Фрагмент текста
Воспоминания последнего Протопресвитера Русской Армии и Флота (Том 2)
Шрифт:
Она рассказала мне, что по возвращении царицы из Ставки у нее была великая княгиня Виктория Федоровна, супруга великого князя Кирилла Владимировича, со специальной целью убедить ее серьезно отнестись ко всё возрастающему возбуждению в обществе и устранить его причины. Императрица в самой резкой форме выразила великой княгине свое неудовольствие по поводу непрошенного вмешательства не в свои дела и, не дав договорить, отпустила ее. Потом рассказывали, будто царица сказала ей: "Государь слабоволен. На него все влияют. Я теперь возьму правление в свои руки". Великая княгиня вернулась ни с чем. Е. С. Олив, подобно генералу Никольскому, считала
26 ноября, в день Георгиевского праздника, я по {244} телеграфу поздравил Государя. В этот же день вечером я получил ответную телеграмму: "Сердечно благодарю за поздравление. Очень сожалею, что не было вас на нашем чудном празднике. Николай".
2 или 3 декабря я завтракал у П. М. Кауфмана. Кроме меня, к завтраку был приглашен А. В. Кривошеий.
Он принес поразившую всех нас весть. Только что министр двора, вызвав к себе члена Государственного Совета, бывшего министра земледелия, князя Б. А. Васильчикова, объявил ему высочайшее повеление о высылке его жены в Новгородскую губернию. Причиной столь необычайной за последние сто лет опалы послужило письмо, с которым честная, искренняя, глубоко верующая и благородная княгиня обратилась к Государыне, как женщина к женщине, умоляя ее услышать голос людей, желающих счастья Родине.
– Со времен Павла ничего подобного не бывало! Как они не понимают, что такими мерами они лишь подливают масло в огонь!
– закончил Кривошеий свой рассказ.
– Я еще напишу царице письмо! Пусть и меня высылают!
– горячилась хозяйка. Весь завтрак прошел в разговорах о "событиях", по согласному нашему убеждению, предвещавших катастрофу. Выйдя от Кауфмана, мы продолжали происходивший за столом разговор.
– Разве можно так играть на верноподданнических чувствах? Всем нам дорог царь. Но царь для Родины, а не Родина для царя! И если придется делать выбор между тем и другим, - кто согласится пожертвовать Родиной? говорил Кривошеий. На углу Морской и площади Мариинского Дворца мы расстались.
– Когда представится случай, скажите Государю, что мы все его любим, страдаем с ним и хотим ему помочь, - сказал, прощаясь со мной, Кривошеий.

Задание 1
В строках на участке от строки с «genus: Furcifer» до строки с «family: Passeridae» включительно переименуйте «common name» в «vernacular name» и приведите только этот участок заново, больше ничего не меняя.

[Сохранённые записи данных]
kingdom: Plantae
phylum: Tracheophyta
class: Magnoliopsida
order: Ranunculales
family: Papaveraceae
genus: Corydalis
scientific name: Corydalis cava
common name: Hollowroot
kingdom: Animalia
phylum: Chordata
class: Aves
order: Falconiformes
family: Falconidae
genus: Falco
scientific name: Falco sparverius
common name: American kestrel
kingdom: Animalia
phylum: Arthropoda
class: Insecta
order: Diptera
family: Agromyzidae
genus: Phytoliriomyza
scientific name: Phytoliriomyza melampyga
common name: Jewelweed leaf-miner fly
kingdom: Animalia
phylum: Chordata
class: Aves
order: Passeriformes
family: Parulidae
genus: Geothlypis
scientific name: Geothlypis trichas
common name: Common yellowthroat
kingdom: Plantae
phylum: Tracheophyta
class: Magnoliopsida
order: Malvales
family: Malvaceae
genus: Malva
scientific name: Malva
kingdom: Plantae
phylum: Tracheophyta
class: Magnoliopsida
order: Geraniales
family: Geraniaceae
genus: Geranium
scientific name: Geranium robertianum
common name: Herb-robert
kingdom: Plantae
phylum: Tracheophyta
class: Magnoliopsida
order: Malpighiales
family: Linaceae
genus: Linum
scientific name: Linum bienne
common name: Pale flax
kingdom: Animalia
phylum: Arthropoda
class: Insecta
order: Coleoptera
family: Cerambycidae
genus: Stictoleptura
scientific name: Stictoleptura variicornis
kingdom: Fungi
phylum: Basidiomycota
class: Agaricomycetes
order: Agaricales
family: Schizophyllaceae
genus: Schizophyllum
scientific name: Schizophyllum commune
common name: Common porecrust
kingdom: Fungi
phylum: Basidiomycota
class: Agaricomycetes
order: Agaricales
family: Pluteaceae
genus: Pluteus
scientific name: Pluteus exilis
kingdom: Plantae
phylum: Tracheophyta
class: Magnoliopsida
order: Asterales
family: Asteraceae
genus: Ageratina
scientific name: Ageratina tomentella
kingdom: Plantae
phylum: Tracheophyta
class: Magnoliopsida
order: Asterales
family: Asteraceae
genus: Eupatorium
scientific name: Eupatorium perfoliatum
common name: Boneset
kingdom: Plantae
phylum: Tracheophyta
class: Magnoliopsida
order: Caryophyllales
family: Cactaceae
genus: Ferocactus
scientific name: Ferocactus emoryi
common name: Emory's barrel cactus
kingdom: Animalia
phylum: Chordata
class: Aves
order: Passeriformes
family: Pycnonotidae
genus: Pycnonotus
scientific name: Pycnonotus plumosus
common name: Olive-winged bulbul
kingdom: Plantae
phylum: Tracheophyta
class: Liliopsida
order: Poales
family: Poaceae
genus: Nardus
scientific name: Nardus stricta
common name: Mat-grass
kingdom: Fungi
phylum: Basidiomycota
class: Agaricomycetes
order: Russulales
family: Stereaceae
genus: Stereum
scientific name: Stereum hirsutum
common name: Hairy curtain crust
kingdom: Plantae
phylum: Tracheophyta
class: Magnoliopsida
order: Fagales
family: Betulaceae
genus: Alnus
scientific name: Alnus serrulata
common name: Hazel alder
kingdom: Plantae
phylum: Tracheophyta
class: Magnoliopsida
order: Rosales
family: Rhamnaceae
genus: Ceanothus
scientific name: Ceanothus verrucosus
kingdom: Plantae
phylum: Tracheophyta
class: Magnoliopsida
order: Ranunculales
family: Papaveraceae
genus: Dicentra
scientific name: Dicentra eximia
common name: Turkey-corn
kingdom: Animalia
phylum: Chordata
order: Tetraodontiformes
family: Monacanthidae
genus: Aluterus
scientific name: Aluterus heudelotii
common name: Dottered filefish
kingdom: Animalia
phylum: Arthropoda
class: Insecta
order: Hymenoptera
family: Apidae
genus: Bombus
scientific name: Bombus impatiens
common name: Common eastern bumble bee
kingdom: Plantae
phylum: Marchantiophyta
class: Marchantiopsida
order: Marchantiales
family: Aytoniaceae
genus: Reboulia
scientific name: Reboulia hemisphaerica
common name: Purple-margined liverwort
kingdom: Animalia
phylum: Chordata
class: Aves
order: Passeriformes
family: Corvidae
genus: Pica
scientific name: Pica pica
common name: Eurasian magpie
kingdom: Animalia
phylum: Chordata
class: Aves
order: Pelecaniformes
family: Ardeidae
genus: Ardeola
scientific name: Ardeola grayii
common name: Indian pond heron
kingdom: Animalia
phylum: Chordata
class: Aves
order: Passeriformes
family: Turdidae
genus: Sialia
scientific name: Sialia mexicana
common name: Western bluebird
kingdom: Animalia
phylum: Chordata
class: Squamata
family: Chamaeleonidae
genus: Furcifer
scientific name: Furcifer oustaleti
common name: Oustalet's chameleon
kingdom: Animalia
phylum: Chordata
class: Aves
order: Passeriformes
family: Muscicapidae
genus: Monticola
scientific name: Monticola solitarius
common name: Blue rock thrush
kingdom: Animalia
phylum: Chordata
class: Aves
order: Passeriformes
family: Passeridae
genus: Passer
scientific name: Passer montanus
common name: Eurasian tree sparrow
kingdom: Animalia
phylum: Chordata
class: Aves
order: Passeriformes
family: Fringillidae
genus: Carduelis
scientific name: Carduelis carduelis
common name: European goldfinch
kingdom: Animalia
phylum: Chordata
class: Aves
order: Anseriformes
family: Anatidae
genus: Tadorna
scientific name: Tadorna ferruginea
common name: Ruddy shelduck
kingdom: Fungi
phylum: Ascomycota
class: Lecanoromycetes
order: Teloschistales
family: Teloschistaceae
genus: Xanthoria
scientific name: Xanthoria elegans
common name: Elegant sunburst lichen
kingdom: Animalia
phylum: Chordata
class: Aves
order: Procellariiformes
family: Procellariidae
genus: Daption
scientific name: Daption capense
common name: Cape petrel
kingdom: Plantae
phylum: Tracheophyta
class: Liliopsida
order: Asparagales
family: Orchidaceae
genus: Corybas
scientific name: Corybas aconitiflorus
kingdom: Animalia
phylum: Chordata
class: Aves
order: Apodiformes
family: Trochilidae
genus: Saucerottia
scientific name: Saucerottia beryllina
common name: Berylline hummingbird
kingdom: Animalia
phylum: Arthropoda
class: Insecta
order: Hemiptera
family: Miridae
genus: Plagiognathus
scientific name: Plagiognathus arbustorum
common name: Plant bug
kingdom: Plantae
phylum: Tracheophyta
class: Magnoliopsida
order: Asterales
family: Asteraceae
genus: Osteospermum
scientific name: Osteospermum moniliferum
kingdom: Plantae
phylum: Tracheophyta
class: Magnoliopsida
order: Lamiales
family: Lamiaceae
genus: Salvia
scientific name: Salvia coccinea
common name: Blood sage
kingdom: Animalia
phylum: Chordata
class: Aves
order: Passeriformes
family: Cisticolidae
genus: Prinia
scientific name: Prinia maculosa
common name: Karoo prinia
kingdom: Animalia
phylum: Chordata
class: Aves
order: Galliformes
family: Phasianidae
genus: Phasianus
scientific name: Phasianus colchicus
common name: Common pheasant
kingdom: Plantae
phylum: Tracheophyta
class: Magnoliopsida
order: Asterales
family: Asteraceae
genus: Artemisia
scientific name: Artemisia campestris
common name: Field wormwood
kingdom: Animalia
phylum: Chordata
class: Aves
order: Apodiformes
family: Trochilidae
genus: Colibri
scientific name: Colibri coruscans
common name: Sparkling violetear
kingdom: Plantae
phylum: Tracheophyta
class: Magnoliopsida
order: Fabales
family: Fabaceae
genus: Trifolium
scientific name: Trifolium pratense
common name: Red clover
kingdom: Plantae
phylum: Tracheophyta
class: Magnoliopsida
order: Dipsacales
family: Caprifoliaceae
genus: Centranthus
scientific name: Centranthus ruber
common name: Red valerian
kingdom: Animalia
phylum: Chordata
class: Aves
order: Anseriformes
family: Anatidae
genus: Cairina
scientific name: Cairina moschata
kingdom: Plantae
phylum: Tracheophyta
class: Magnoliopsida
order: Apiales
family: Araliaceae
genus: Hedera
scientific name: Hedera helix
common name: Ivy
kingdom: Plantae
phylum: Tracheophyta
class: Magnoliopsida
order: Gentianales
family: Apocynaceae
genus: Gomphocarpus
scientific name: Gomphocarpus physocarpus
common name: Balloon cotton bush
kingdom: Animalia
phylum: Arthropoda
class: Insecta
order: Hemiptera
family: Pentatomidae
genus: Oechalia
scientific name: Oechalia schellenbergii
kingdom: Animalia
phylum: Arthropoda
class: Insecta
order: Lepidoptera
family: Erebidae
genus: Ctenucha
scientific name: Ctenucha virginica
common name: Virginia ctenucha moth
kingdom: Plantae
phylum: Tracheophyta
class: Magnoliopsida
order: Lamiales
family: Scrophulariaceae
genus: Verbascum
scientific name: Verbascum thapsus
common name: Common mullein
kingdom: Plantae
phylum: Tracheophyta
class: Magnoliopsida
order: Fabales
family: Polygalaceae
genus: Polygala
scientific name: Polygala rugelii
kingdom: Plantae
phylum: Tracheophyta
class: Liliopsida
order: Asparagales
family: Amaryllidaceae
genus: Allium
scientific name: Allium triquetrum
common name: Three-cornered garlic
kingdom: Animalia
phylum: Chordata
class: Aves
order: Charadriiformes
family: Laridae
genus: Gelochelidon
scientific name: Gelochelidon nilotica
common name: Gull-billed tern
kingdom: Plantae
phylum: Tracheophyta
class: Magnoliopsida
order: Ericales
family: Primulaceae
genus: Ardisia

Задание 2
Куда, согласно фрагменту текста, было велено выслать жену князя Б. А. Васильчикова?

Полный ответ 1
genus: Furcifer
scientific name: Furcifer oustaleti
vernacular name: Oustalet's chameleon
kingdom: Animalia
phylum: Chordata
class: Aves
order: Passeriformes
family: Muscicapidae
genus: Monticola
scientific name: Monticola solitarius
vernacular name: Blue rock thrush
kingdom: Animalia
phylum: Chordata
class: Aves
order: Passeriformes
family: Passeridae

Полный ответ 2
В Новгородскую губернию.